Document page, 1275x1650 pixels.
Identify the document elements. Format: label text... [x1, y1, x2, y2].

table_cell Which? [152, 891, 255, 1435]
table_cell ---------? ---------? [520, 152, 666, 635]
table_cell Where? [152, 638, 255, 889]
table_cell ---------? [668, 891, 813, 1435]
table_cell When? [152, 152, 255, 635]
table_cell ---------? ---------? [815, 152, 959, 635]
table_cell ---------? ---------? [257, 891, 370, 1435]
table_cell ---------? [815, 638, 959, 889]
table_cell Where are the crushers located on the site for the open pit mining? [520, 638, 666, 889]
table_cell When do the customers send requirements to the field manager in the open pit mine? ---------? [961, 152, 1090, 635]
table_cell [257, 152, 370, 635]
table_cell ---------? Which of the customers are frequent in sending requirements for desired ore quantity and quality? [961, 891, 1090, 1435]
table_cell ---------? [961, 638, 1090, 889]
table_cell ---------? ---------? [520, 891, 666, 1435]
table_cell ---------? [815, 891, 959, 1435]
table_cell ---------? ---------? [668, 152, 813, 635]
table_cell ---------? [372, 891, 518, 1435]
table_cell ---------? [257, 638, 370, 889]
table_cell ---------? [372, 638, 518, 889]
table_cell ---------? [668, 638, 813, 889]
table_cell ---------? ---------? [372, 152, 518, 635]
════════
Exercise aim ::
Copy out each line of the material above that holds the word "customers".

Response area ::
table_cell When do the customers send requirements to the field manager in the open pit mine? ---------? [961, 152, 1090, 635]
table_cell ---------? Which of the customers are frequent in sending requirements for desired ore quantity and quality? [961, 891, 1090, 1435]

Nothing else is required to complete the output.